BlackIce: A Container-Based Red Teaming Toolkit for Testing AI Security

BlackIce, an open-source containerized toolkit created to expedite red teaming and AI security testing, has been released by Databricks. BlackIce, which was first presented at CAMLIS Red 2025, addresses important issues that security experts encounter when testing AI systems by combining 14 popular AI security tools into a single, repeatable Docker container environment. When performing security assessments, the Problem BlackIce Solves AI red teamers encounter four major challenges.

Initially, every security tool necessitates different configurations and setup processes, which takes up important testing time. Second, tools frequently have competing dependencies, which increases operational complexity and calls for distinct runtime environments. Third, testing flexibility is limited by the fact that managed notebook environments usually only expose one Python interpreter per kernel.

Lastly, novices find it challenging to navigate and choose suitable testing frameworks due to the quickly growing landscape of AI security tools. In order to overcome these obstacles, BlackIce uses a model akin to the well-known penetration testing distribution Kali Linux. Security teams can avoid time-consuming setup processes and concentrate on performing thorough security assessments by using BlackIce's ready-to-run container image.

The toolkit includes 14 carefully chosen open-source tools covering adversarial machine learning, security testing, and responsible AI evaluation. LM Eval Harness (Eleuther AI), Promptfoo, CleverHans (CleverHans Lab), Garak (NVIDIA), ART (IBM), Giskard, CyberSecEval (Meta), PyRIT (Microsoft), and a number of other tools were chosen for this release based on security relevance and community acceptance.

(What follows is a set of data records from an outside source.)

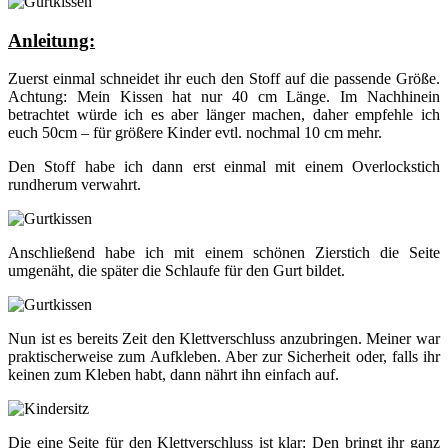
Anleitung:
Zuerst einmal schneidet ihr euch den Stoff auf die passende Größe.
Achtung: Mein Kissen hat nur 40 cm Länge. Im Nachhinein
betrachtet würde ich es aber länger machen, daher empfehle ich
euch 50cm – für größere Kinder evtl. nochmal 10 cm mehr.
Den Stoff habe ich dann erst einmal mit einem Overlockstich
rundherum verwahrt.
Anschließend habe ich mit einem schönen Zierstich die Seite
umgenäht, die später die Schlaufe für den Gurt bildet.
Nun ist es bereits Zeit den Klettverschluss anzubringen. Meiner war
praktischerweise zum Aufkleben. Aber zur Sicherheit oder, falls ihr
keinen zum Kleben habt, dann nährt ihn einfach auf.
Die eine Seite für den Klettverschluss ist klar: Den bringt ihr ganz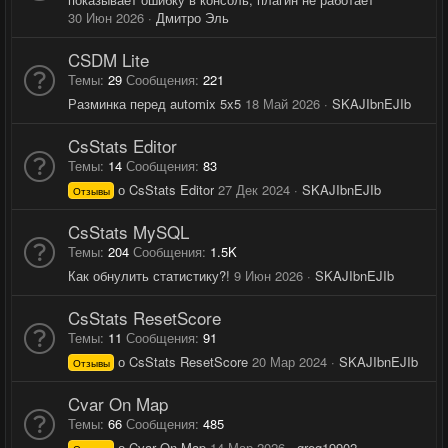
30 Июн 2026
Дмитро Эль
CSDM Lite
Темы
29
Сообщения
221
Разминка перед automix 5x5
18 Май 2026
SKAJIbnEJIb
CsStats Editor
Темы
14
Сообщения
83
о CsStats Editor
27 Дек 2024
SKAJIbnEJIb
Отзывы
CsStats MySQL
Темы
204
Сообщения
1.5K
Как обнулить статистику?!
9 Июн 2026
SKAJIbnEJIb
CsStats ResetScore
Темы
11
Сообщения
91
о CsStats ResetScore
20 Мар 2024
SKAJIbnEJIb
Отзывы
Cvar On Map
Темы
66
Сообщения
485
о Cvar On Map
14 Мар 2026
greg19902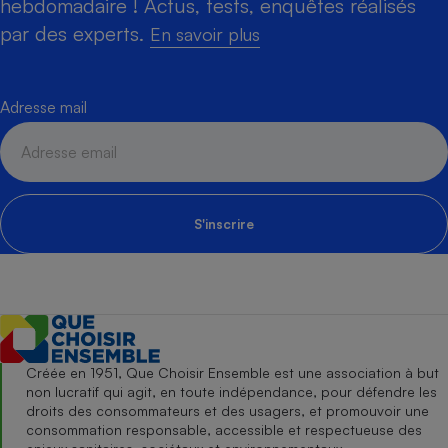
hebdomadaire ! Actus, tests, enquêtes réalisés
par des experts.
En savoir plus
Adresse mail
S'inscrire
Créée en 1951, Que Choisir Ensemble est une association à but
non lucratif qui agit, en toute indépendance, pour défendre les
droits des consommateurs et des usagers, et promouvoir une
consommation responsable, accessible et respectueuse des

To ensure thorough coverage of important attack vectors, these capabilities are methodically mapped to the Databricks AI Security Framework (DASF) and the MITRE ATLAS framework. Prompt injection and jailbreak testing, supply-chain security scanning, LLM data leak detection, hallucination stress testing, adversarial example generation, and indirect prompt injection through untrusted content are all covered by BlackIce. BlackIce divides tools into two useful groups.

Through command-line interfaces that require little programming knowledge, static tools offer evaluation capabilities. Security experts can create unique attack code and scenarios with dynamic tools, which provide comparable functionality and support sophisticated Python-based customization. Static tools are installed in Node.js projects or isolated Python virtual environments with independent dependencies that can be accessed straight from the CLI.

The global Python environment incorporates dynamic tools, and a central requirements file is used to handle dependency conflicts. To enable smooth integration with Databricks Model Serving endpoints and workspaces, custom patches were applied to particular tools. Databricks' Docker Hub has the BlackIce container image.

Using the following command, users can install the most recent version: docker pull databricksruntime/blackice:17.3-LTS Teams use Databricks Container Services to configure compute resources and designate the BlackIce image as the Docker environment in order to integrate BlackIce into a Databricks workspace. Security experts can use demonstration notebooks to coordinate various AI security tools for vulnerability testing, such as prompt injection and jailbreak attack assessments, after the cluster is created. The complete implementation is available on GitHub, including tool documentation, examples for Databricks-hosted models, and Docker build artifacts.

In order to assist organizations in putting in place thorough AI security testing programs, the accompanying CAMLIS Red Paper offers more technical information on tool selection and container architecture.